I would adopt one of these options:
Make ETags weak by default and they are generated with the resource current state, not with the resource representation in the HTTP response payload. With that, I can return a valid ETag for each resource in the collection query response body, besides the ETag for the whole collection in the response header.
Forget If-Match and ETags for this case and use If-Unmodified-Since with a Last-Modified supplied as a property of each resource. By doing that I can preserve the strong ETags, but clients can still make updates to one item based on the collection response without the need for another request to the resource itself.
Allow updates via PATCH on the collection resource itself, using the If-Match header with the ETag for the whole collection. This probably won't work very well if there's a lot of concurrent changes, but it's a reasonable approach.
I think it depends a little bit on the amount of resources, data and requests to reduce bandwith. But a solution could be to separate the resources in sub-requests.
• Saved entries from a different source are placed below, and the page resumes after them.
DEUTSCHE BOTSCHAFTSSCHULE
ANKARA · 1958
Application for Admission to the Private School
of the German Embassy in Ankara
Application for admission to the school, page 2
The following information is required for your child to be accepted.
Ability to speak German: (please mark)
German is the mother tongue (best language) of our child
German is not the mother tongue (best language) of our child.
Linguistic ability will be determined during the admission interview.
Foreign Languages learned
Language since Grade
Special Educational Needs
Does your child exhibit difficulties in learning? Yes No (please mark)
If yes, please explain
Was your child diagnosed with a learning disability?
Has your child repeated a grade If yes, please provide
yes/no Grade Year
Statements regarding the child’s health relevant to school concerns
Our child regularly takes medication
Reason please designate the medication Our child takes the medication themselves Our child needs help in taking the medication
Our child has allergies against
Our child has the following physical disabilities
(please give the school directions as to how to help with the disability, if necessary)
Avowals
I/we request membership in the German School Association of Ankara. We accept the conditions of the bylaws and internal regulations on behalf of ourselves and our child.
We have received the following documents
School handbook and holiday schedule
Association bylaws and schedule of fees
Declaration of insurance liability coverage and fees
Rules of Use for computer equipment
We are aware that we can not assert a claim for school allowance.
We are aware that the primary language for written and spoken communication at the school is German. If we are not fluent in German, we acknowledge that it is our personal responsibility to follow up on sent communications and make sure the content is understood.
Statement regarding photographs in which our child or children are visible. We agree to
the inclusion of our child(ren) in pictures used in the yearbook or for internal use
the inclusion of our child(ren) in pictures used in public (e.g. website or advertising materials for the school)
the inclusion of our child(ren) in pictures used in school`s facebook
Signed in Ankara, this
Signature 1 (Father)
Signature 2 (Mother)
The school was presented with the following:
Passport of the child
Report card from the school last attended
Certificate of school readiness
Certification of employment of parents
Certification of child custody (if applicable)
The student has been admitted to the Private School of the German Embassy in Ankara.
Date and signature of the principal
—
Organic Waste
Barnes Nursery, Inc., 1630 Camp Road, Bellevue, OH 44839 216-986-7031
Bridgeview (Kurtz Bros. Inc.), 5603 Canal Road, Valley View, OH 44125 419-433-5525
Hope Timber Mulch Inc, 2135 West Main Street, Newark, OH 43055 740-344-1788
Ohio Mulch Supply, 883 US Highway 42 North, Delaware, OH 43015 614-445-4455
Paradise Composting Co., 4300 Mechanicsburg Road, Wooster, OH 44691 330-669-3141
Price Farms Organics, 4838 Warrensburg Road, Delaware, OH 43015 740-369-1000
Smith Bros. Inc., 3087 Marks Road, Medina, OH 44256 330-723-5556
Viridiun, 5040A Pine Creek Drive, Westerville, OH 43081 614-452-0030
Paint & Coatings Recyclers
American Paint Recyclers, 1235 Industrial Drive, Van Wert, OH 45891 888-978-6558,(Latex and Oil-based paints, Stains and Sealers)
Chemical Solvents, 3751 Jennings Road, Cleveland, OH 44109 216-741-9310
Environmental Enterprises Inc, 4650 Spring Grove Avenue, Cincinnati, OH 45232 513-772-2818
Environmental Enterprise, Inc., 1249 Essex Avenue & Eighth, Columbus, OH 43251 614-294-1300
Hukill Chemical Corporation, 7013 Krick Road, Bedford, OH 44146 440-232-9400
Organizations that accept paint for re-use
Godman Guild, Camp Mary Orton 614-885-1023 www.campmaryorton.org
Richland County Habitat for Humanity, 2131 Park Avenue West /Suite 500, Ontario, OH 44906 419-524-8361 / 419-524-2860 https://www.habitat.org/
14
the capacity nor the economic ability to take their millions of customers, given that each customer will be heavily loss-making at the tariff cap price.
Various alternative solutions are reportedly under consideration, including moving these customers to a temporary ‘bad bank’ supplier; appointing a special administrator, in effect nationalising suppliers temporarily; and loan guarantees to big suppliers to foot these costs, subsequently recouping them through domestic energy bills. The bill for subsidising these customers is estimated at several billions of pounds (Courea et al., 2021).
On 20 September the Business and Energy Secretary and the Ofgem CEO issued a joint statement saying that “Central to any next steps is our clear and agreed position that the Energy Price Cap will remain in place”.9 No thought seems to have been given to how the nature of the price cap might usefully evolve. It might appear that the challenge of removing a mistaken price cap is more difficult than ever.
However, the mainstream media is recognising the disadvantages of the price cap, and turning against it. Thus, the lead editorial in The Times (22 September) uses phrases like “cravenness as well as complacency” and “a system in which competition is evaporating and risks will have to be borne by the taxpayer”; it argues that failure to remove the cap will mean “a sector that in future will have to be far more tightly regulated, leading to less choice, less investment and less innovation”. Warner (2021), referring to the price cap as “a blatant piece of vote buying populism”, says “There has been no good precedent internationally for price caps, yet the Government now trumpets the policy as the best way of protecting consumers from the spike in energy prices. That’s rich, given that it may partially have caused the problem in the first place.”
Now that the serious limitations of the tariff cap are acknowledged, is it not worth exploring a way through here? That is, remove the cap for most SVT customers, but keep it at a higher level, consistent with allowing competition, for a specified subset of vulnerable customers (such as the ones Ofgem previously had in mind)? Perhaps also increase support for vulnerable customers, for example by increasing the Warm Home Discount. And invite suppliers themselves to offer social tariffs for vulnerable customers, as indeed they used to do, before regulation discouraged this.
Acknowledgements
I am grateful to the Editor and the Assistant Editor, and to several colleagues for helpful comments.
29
Assume that the group call of GET /images?car=mustang&viewangle=front returns 5 images. Now you could include all images as binary data and the GET-request itself has a unique ETag:
GET /images?car=mustang&viewangle=front
...
HTTP 1.1 200 OK
ETag "aaaaaa"
data:image/png;base64,a123456....
data:image/png;base64,b123456....
data:image/png;base64,c123456....
data:image/png;base64,d123456....
data:image/png;base64,e123456....
The problem is now, that one added image changes the ETag of the group call and you need to transfer the complete set again altough only one image has changed:
GET /images?car=mustang&viewangle=front
If-None-Match "aaaaaa"
...
HTTP 1.1 200 OK
ETag "bbbbbb"
data:image/png;base64,a123456....
data:image/png;base64,b123456....
data:image/png;base64,c123456....
data:image/png;base64,d123456....
data:image/png;base64,e123456....
data:image/png;base64,f123456....
In this case the best solution would be that you separate the resources data from the group call. So the response includes only information for sub-requests:
GET /images?car=mustang&viewangle=front
...
HTTP 1.1 200 OK
ETag "aaaaaa"
a.jpg
b.jpg
c.jpg
d.jpg
e.jpg
By that every sub-request can be cached separatly:
GET /image/?src=a.jpg
If-None-Match "Akj5odjr"
...
HTTP 1.1 304 Not Modified
Statistics
- First request = 6x 200 OK
- Future requests if group unchanged = 1x 304 Not Modified
- Future requests if one new resource has been added = 2x 200 OK, 5x 304 Not Modified
Now I would tune the API documentation. This means the requester must check if a cache of a sub-request is available before making a call to it. This could be done by providing the ETags (or other hash) in the group request:
GET /images?car=mustang&viewangle=front
...
HTTP 1.1 200 OK
...
ETag "aaaaaa"
a.jpg;AfewrKJD
b.jpg;Bgnweidk
c.jpg;Ckirewof
d.jpg;Dt34gsd0
e.jpg;Egk29dds
f.jpg;F498wdn4
Now the requester checks the cache and finds out that a.jpg has a new ETag called Akj5odjr and f.jpg;F498wdn4 is a new entry. By that future requests are reduced:
Statistics
- First request = 6x 200 OK
- Future requests if group unchanged = 1x 304 Not Modified
- Future requests if one new resource has been added = 2x 200 OK
Conclusion
Finally you need to think about if your resources are big enough to put them in sub-requests and how often one requester repeats bis group request (so the cache is used). If not, you should include them in the group call and you do not have room for optimization.
P.S. you need to monitor all requesters to be sure all of them use caches. A possible solution would be to ban requesters calling an API URL two or more times without sending an ETag.